Karol SWierczewski

ŚWierczewski, Karol

 

(pseudonym, General Walter). Born Feb. 22, 1897, in Warsaw; died Mar. 28, 1947. Figure in the Polish and international revolutionary movement. Polish state and military figure; general.

The son of a worker, Świerczewski was apprenticed to a lathe operator in 1909. During World War I he was evacuated to Moscow. In 1917 he volunteered for the Lefortovo Detachment of the Red Guard and took part in the October uprising in Moscow. In 1918 he joined the RCP (B). During the Civil War he fought in the front ranks of the Red Army. A graduate of the Frunze Military Academy in 1927, Świerczewski volunteered in 1936 to fight in Spain, where, under the name of General Walter, he commanded the 14th International Brigade and subsequently the 35th International Division. From 1941 to 1943 he fought in the Soviet Army and in 1943 helped organize the Polish Army in the USSR.

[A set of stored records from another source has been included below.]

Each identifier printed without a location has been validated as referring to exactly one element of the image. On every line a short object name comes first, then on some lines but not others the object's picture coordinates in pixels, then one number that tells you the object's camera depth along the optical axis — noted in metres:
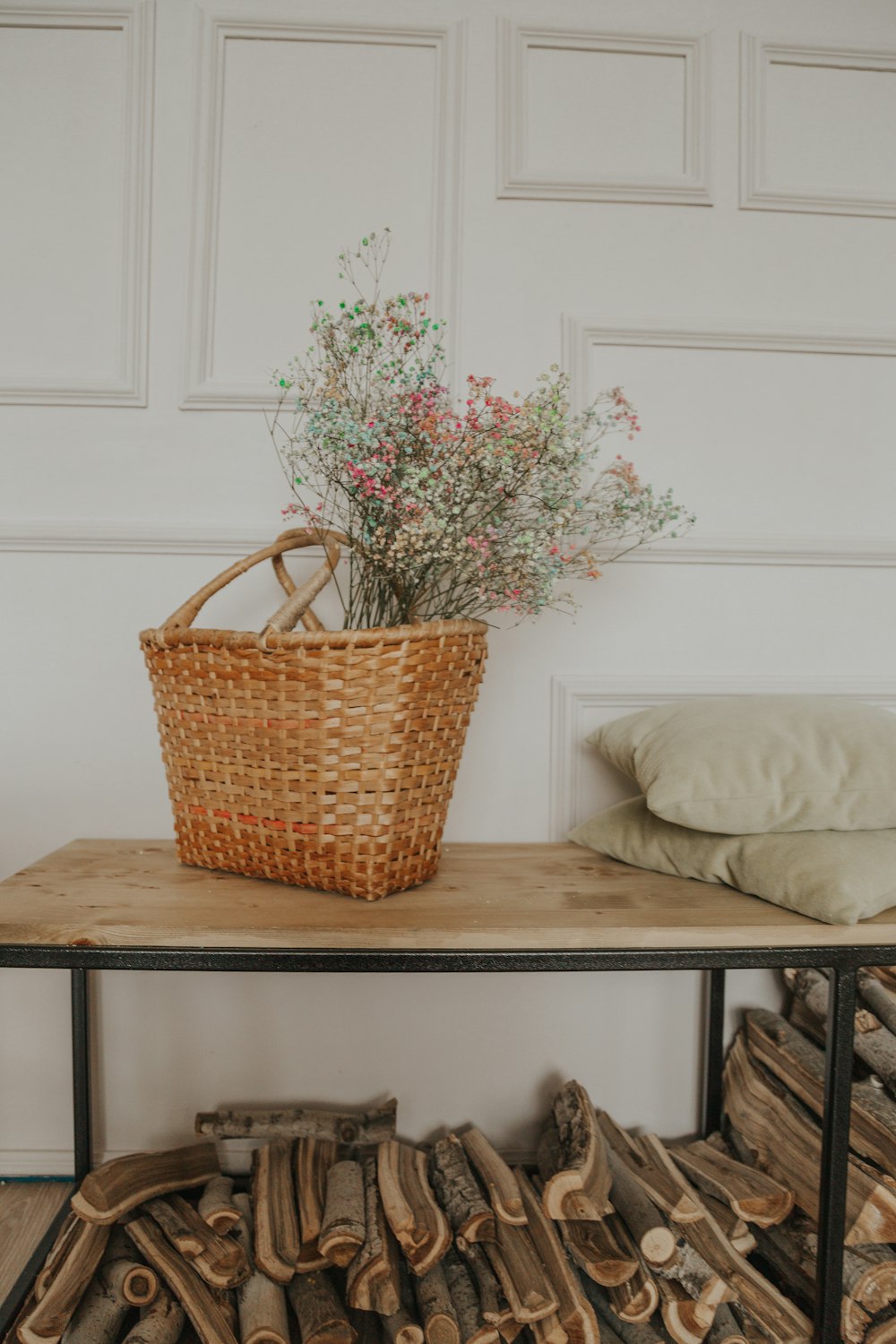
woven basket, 1.07
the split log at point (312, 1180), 1.29
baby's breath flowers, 1.12
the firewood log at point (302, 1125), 1.51
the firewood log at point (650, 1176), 1.29
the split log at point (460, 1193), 1.28
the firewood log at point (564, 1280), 1.16
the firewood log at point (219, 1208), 1.31
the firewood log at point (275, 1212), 1.25
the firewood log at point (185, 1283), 1.18
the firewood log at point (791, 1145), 1.21
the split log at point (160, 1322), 1.17
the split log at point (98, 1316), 1.16
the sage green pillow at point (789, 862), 1.09
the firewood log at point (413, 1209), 1.23
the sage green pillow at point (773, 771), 1.17
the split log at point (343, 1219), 1.23
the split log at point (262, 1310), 1.15
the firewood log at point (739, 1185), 1.33
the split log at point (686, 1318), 1.18
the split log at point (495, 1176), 1.29
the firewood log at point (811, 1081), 1.27
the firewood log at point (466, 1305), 1.17
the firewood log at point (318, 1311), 1.15
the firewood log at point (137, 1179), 1.30
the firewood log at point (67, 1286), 1.15
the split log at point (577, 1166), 1.24
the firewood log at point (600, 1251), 1.20
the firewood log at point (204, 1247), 1.24
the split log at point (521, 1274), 1.16
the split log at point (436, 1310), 1.17
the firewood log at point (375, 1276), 1.19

In August 1944, Świerczewski was elected a member of the Central Committee of the Polish Workers’ Party and a deputy to the Krajowa Rada Narodowa. In September 1944 he formed the Second Polish Army, which under his command helped liberate western Polish and other lands from the fascist German invaders. Świerczewski was Poland’s deputy minister of defense from February 1946 and a deputy to the Legislative Sejm from January 1947. During a tour of inspection he was killed by nationalists in the city of Baligród in southern Poland. Świerczewski was posthumously awarded the Order of the Creator of People’s Poland.